Again, world events dictated his course.
After Pearl Harbor was bombed in December 1941, Hurwicz went to his statistics professor and asked how he could help the war effort. The professor, engaged in research on a brand new invention called radar, brought him onto the project. This led to an appointment with the Institute of Meteorology at the University of Chicago, where Hurwicz taught prospective Army and Navy inductees how to analyze weather data.
At Chicago, he hired, sight unseen, a young teaching assistant from Wisconsin named Evelyn Jensen. They were married in 1944; the first of their four children was born two years later.
Hurwicz had a short academic stint at Iowa State University then at the University of Illinois. But in early 1951, with McCarthyism rampant on college campuses, his politically liberal colleagues in the economics department were targeted, and Hurwicz resigned in protest. Soon afterward, he heard from an Iowa friend who had moved north and thought Hurwicz should consider joining the economics department at the University of Minnesota. Within a couple of months, Hurwicz moved his family to Minneapolis, where he would develop the idea that would win him the Nobel Prize.
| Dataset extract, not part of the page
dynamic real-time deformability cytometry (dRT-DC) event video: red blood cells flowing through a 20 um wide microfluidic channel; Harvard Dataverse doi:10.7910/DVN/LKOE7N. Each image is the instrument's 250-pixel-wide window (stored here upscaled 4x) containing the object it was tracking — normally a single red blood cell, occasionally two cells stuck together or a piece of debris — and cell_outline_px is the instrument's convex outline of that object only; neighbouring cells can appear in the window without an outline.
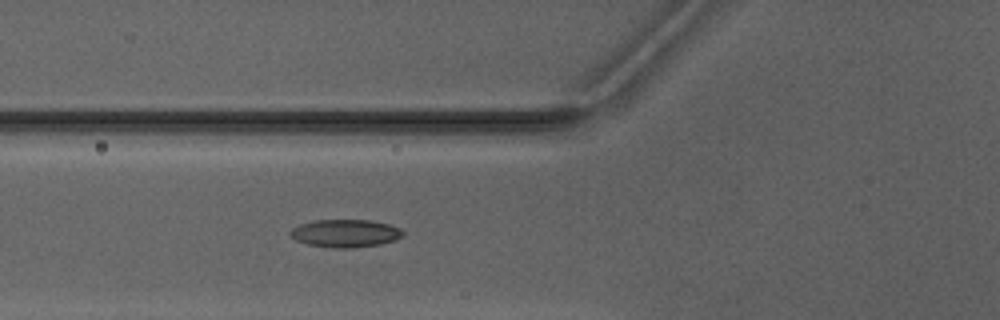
{"species": "Egyptian fruit bat (a non-hibernating species)", "species_latin": "Rousettus aegyptiacus", "temperature_condition": "warm", "stored_images_in_passage": 5, "camera_frame_rate_fps": 3000, "um_per_image_px": 0.085, "animal": {"sex": "male"}, "frame": {"image": 1, "passage_image": 5, "time_ms": 5.0, "image_size_px": [1000, 320], "cell_outline_px": [[404, 236], [380, 244], [352, 248], [332, 248], [308, 244], [296, 240], [288, 232], [292, 228], [300, 224], [312, 220], [372, 220], [388, 224], [400, 228], [404, 232]], "centroid_in_image_um": [29.34, 19.82], "position_along_channel_um": 96.5, "area_um2": 18.26}}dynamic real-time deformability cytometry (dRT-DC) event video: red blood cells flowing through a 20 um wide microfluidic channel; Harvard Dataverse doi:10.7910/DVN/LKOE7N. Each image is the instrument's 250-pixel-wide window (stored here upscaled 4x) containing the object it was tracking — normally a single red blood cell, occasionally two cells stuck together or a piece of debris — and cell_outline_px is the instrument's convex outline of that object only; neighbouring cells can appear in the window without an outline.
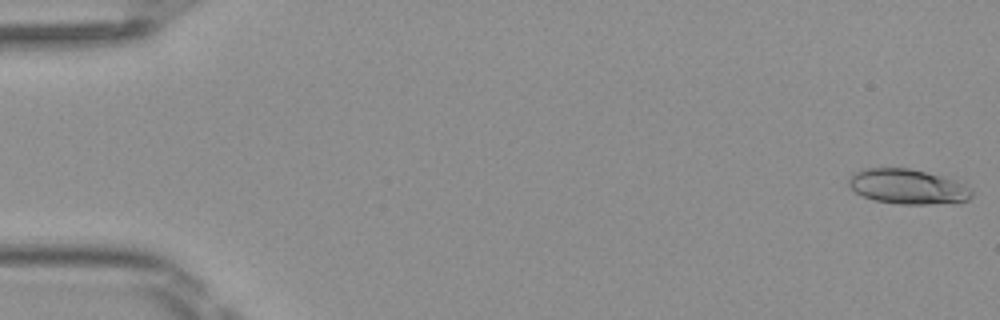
{"species": "Egyptian fruit bat (a non-hibernating species)", "species_latin": "Rousettus aegyptiacus", "temperature_condition": "room temperature", "stored_images_in_passage": 49, "camera_frame_rate_fps": 3000, "um_per_image_px": 0.085, "frame": {"image": 1, "passage_image": 1, "time_ms": 0.0, "image_size_px": [1000, 320], "cell_outline_px": [[972, 196], [968, 200], [956, 204], [900, 204], [872, 200], [856, 192], [848, 184], [848, 180], [856, 172], [864, 168], [908, 168], [940, 176], [964, 184], [972, 188]], "centroid_in_image_um": [77.19, 15.89], "position_along_channel_um": 7.8, "area_um2": 25.03}}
“When you talk about the economic process of a society, sometimes we separate it into two stories,” Hurwicz says. “One is about monetary variables. But then, we very often assume the underlying arrangement, the other variable, is ‘perfect competition,’ which means people do whatever they are supposed to do. But actually, there is usually some chapter, not too long, which tells you there are different mechanisms that operate in a particular economy . . . . My question was, What other systems or mechanisms or variables are possible?”
Hurwicz not only pondered the question, but used mathematics to create working economic models. He developed mechanism design to help businesses and other organizations arrive at solutions that combine truthfulness, individual rationality, and social welfare.
Here’s a simplified example from Hurwicz’s work. An old coal-burning energy plant is spewing pollutants. In the not-so-distant past, the response would be for a government regulator to simply demand that the utility reduce emissions or be shut down. But there are problems with this approach. It might not be a simple matter to cut emissions—the cost may be prohibitively high. Or the owner may try to finesse the “game” by hiring an attorney who knows ways to keep the issue bottled up in court. He may also have influence with local legislators, who don’t want to lose the jobs (and electricity) the plant produces.